Top of RECORD EXTRACTS

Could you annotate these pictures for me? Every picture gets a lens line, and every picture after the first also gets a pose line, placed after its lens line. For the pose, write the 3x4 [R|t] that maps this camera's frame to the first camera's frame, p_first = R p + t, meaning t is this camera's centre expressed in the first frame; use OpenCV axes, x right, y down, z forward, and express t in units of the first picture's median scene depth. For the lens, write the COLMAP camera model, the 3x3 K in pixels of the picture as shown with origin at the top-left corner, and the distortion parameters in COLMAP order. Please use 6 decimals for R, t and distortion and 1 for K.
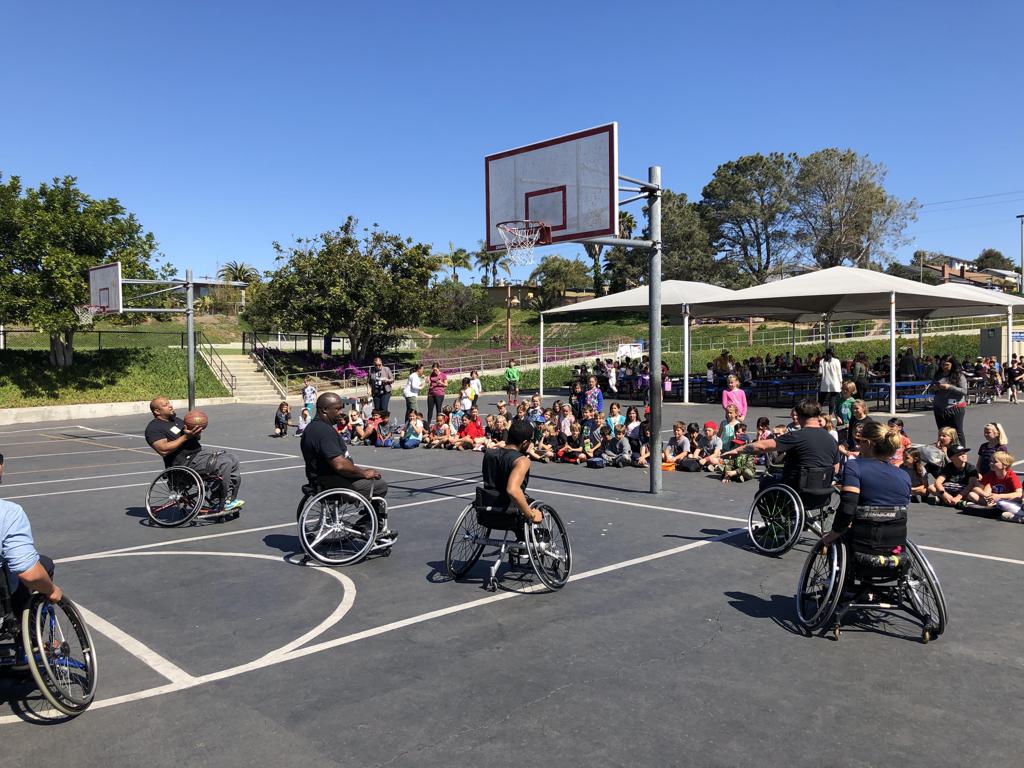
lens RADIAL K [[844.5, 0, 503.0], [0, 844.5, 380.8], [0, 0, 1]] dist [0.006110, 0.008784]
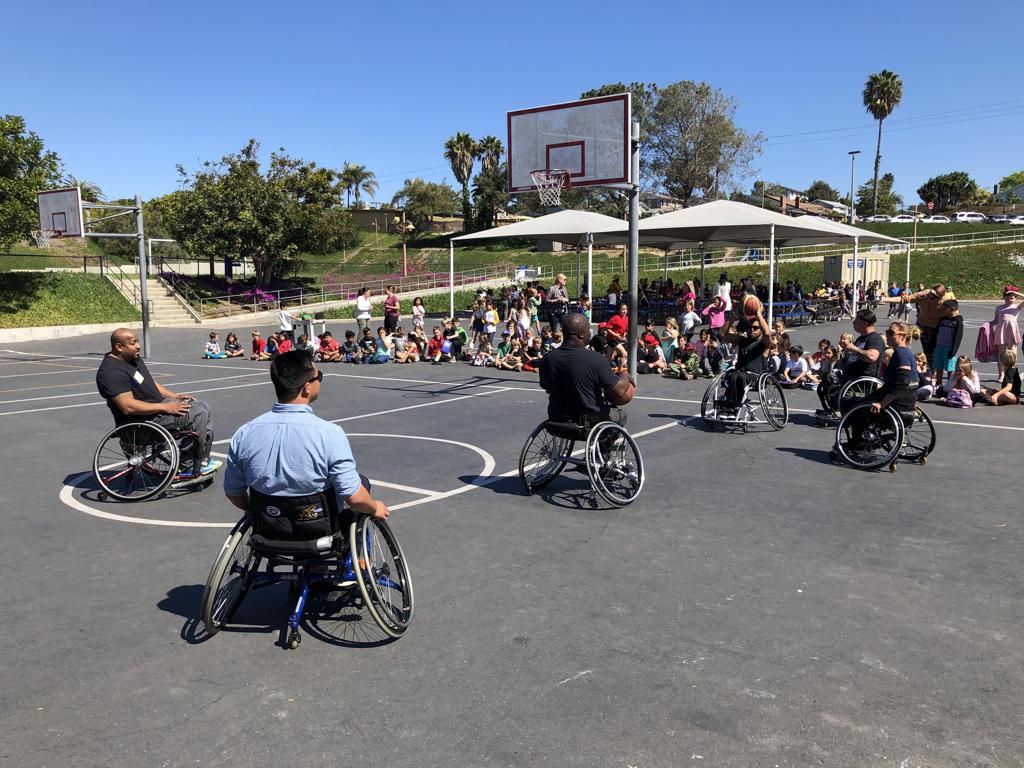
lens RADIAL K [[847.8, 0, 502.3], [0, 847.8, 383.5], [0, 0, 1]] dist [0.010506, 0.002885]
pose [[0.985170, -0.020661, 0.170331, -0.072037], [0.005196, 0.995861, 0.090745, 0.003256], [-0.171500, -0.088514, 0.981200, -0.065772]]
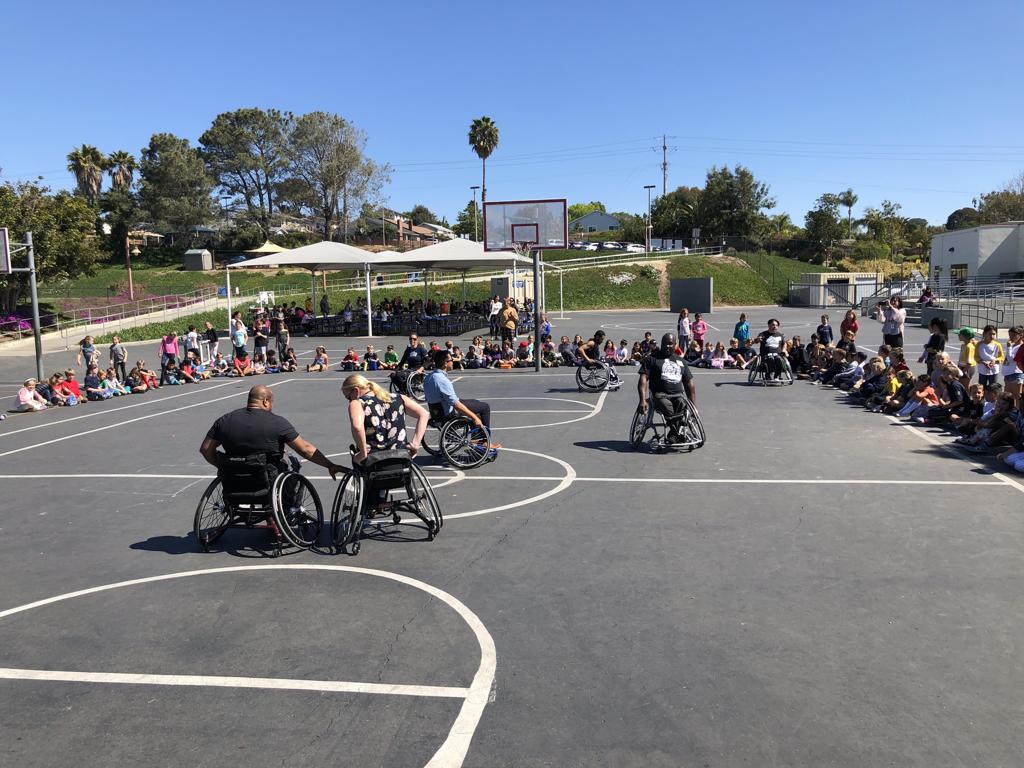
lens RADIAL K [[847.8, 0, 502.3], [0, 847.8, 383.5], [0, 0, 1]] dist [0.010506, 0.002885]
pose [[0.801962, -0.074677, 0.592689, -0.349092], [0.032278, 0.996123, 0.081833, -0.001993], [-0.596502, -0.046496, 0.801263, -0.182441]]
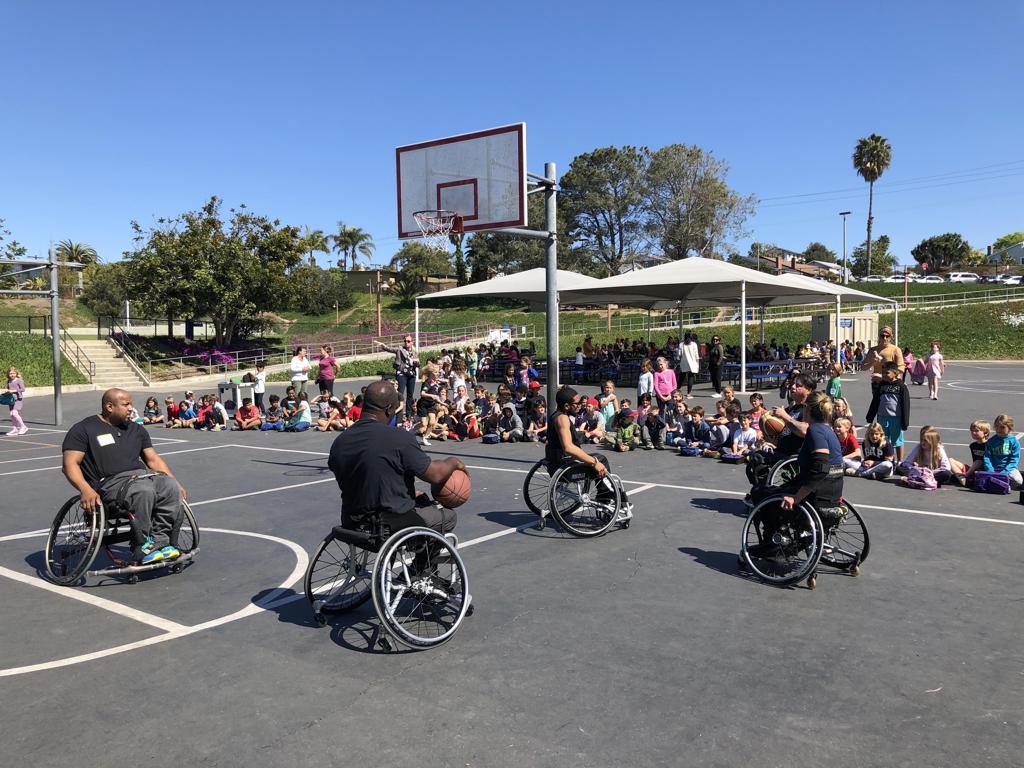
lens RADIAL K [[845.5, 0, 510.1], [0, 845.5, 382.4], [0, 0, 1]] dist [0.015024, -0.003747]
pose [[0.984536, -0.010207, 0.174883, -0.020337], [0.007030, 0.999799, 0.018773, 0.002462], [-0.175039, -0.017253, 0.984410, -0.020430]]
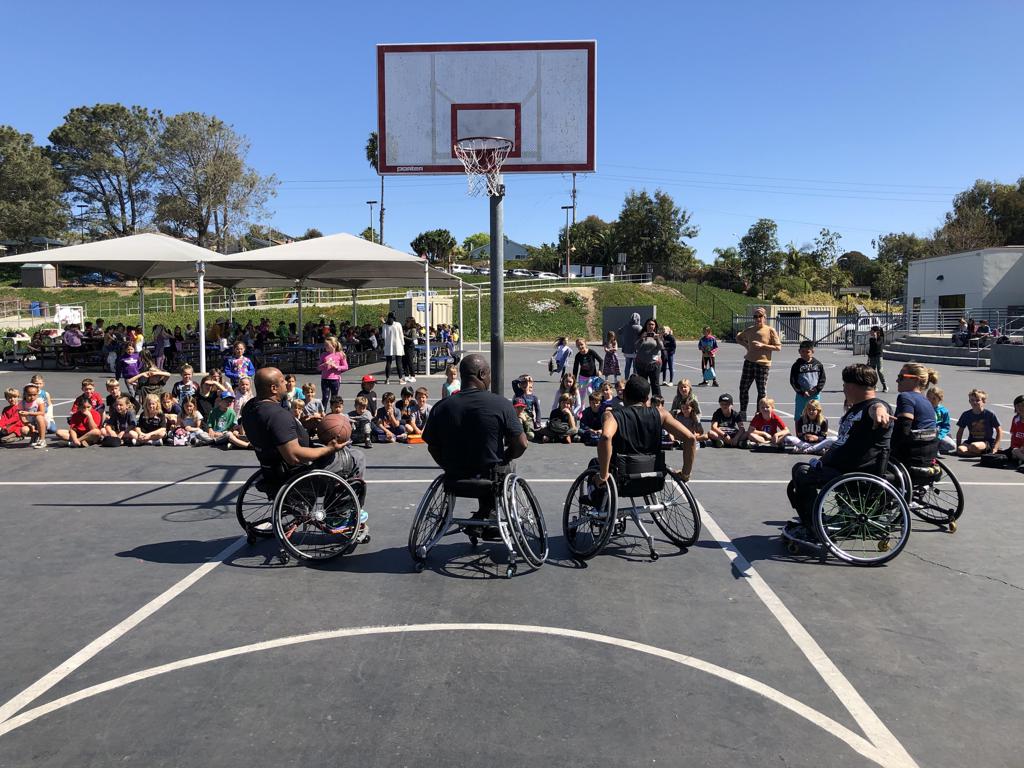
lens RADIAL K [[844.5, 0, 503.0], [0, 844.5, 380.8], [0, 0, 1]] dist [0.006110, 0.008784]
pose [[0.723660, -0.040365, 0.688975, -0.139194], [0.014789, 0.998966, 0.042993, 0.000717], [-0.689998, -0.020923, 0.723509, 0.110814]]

Bottom of RECORD EXTRACTS
Top of RECORD EXTRACTS

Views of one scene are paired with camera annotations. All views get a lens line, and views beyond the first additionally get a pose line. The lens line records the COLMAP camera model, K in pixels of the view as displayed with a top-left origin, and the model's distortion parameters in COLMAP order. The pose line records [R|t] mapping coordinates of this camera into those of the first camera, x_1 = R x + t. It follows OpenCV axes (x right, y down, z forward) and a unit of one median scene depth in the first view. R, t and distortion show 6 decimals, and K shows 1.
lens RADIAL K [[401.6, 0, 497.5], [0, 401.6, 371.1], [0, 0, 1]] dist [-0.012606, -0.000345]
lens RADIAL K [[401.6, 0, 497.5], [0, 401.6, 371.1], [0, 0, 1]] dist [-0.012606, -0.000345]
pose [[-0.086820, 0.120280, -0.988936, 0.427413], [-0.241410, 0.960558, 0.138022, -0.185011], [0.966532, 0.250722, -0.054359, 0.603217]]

Bottom of RECORD EXTRACTS

**PROBLEM DESCRIPTION**
Extract each line of the items above that contains the word "depth", treating uppercase and lowercase letters as distinct.

**RESPONSE TO THE TASK**
Could you annotate these pictures for me? Every picture gets a lens line, and every picture after the first also gets a pose line, placed after its lens line. For the pose, write the 3x4 [R|t] that maps this camera's frame to the first camera's frame, p_first = R p + t, meaning t is this camera's centre expressed in the first frame; use OpenCV axes, x right, y down, z forward, and express t in units of the first picture's median scene depth. For the lens, write the COLMAP camera model, the 3x3 K in pixels of the picture as shown with origin at the top-left corner, and the distortion parameters in COLMAP order. Please use 6 decimals for R, t and distortion and 1 for K.
Views of one scene are paired with camera annotations. All views get a lens line, and views beyond the first additionally get a pose line. The lens line records the COLMAP camera model, K in pixels of the view as displayed with a top-left origin, and the model's distortion parameters in COLMAP order. The pose line records [R|t] mapping coordinates of this camera into those of the first camera, x_1 = R x + t. It follows OpenCV axes (x right, y down, z forward) and a unit of one median scene depth in the first view. R, t and distortion show 6 decimals, and K shows 1.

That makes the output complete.